- Opening Delimiter -

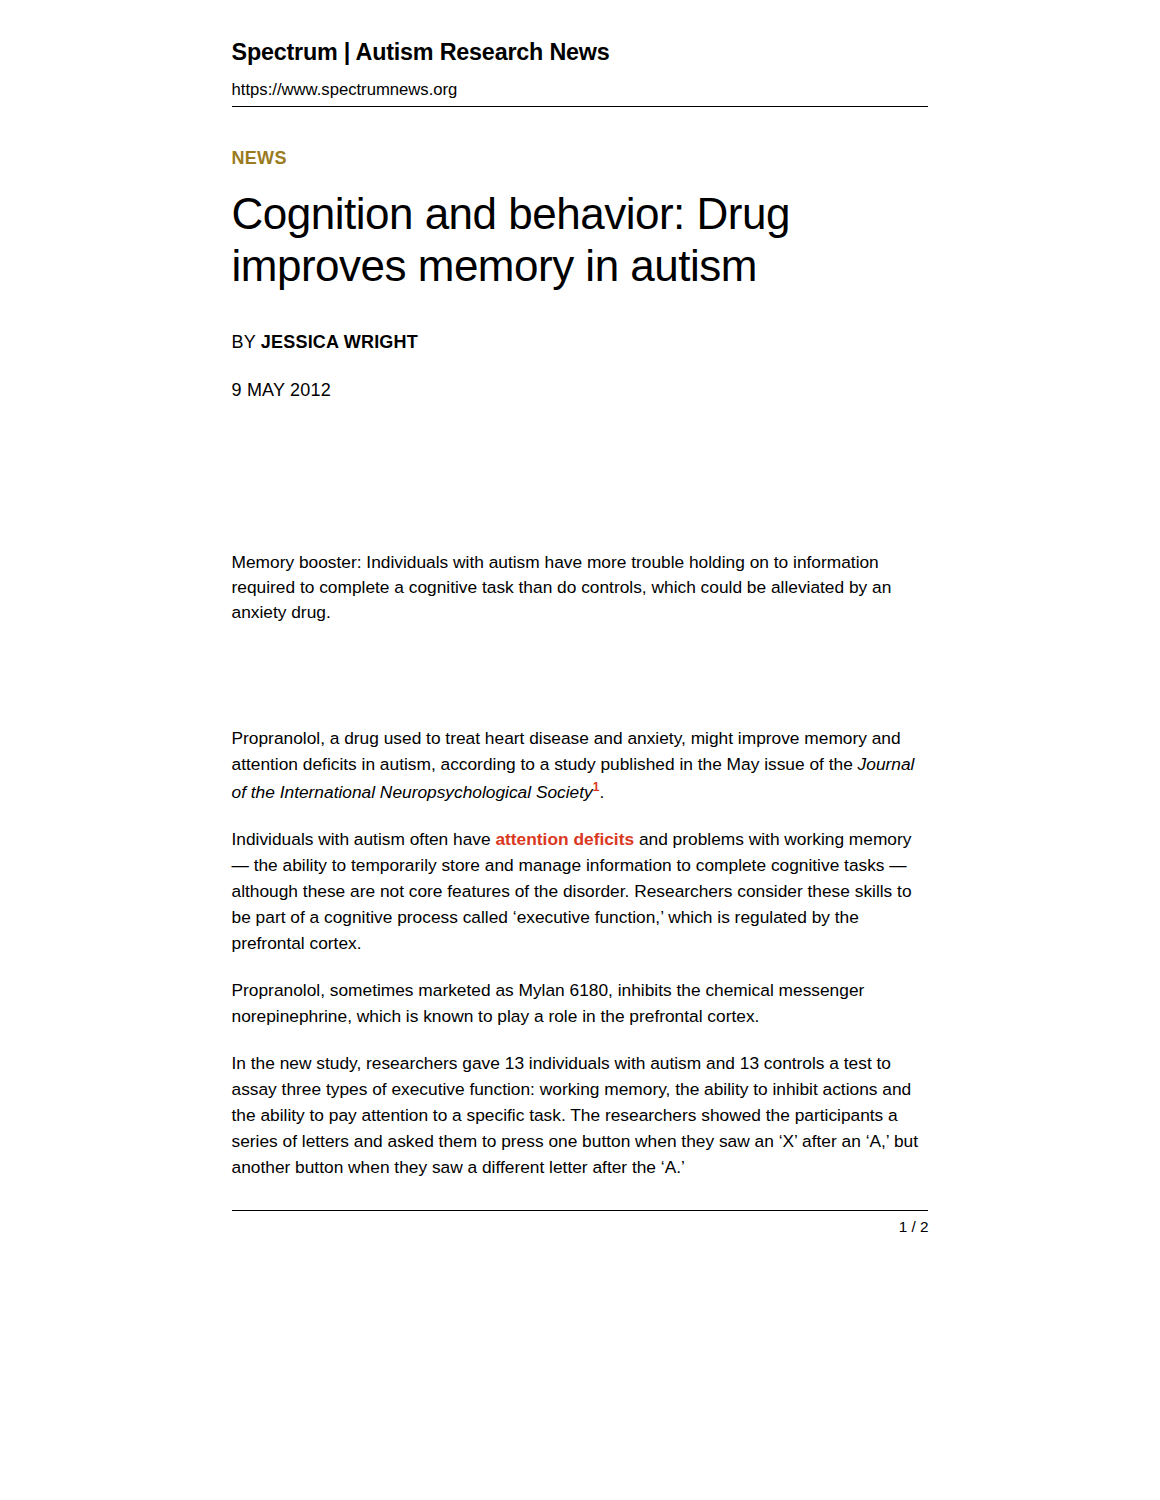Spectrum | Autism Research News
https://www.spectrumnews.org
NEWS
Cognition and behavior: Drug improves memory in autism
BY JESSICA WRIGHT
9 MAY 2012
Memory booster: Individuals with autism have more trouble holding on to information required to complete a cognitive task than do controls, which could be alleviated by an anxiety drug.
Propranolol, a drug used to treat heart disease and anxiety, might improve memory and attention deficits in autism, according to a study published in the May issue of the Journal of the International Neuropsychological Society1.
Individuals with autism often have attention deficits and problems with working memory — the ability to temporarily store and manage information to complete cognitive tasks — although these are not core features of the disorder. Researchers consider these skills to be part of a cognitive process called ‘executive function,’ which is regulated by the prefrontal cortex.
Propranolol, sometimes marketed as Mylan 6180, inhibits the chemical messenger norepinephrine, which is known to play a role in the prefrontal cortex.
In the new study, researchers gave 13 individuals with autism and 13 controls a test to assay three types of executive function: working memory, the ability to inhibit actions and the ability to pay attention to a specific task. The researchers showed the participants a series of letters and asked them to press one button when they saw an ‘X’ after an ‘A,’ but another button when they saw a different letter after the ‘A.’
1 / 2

- Closing Delimiter -

Copy exactly the line containing "https://www.spectrumnews.org" and every line after it, ending with the last line of the records above.

https://www.spectrumnews.org
NEWS
Cognition and behavior: Drug improves memory in autism
BY JESSICA WRIGHT
9 MAY 2012
Memory booster: Individuals with autism have more trouble holding on to information required to complete a cognitive task than do controls, which could be alleviated by an anxiety drug.
Propranolol, a drug used to treat heart disease and anxiety, might improve memory and attention deficits in autism, according to a study published in the May issue of the Journal of the International Neuropsychological Society1.
Individuals with autism often have attention deficits and problems with working memory — the ability to temporarily store and manage information to complete cognitive tasks — although these are not core features of the disorder. Researchers consider these skills to be part of a cognitive process called ‘executive function,’ which is regulated by the prefrontal cortex.
Propranolol, sometimes marketed as Mylan 6180, inhibits the chemical messenger norepinephrine, which is known to play a role in the prefrontal cortex.
In the new study, researchers gave 13 individuals with autism and 13 controls a test to assay three types of executive function: working memory, the ability to inhibit actions and the ability to pay attention to a specific task. The researchers showed the participants a series of letters and asked them to press one button when they saw an ‘X’ after an ‘A,’ but another button when they saw a different letter after the ‘A.’
1 / 2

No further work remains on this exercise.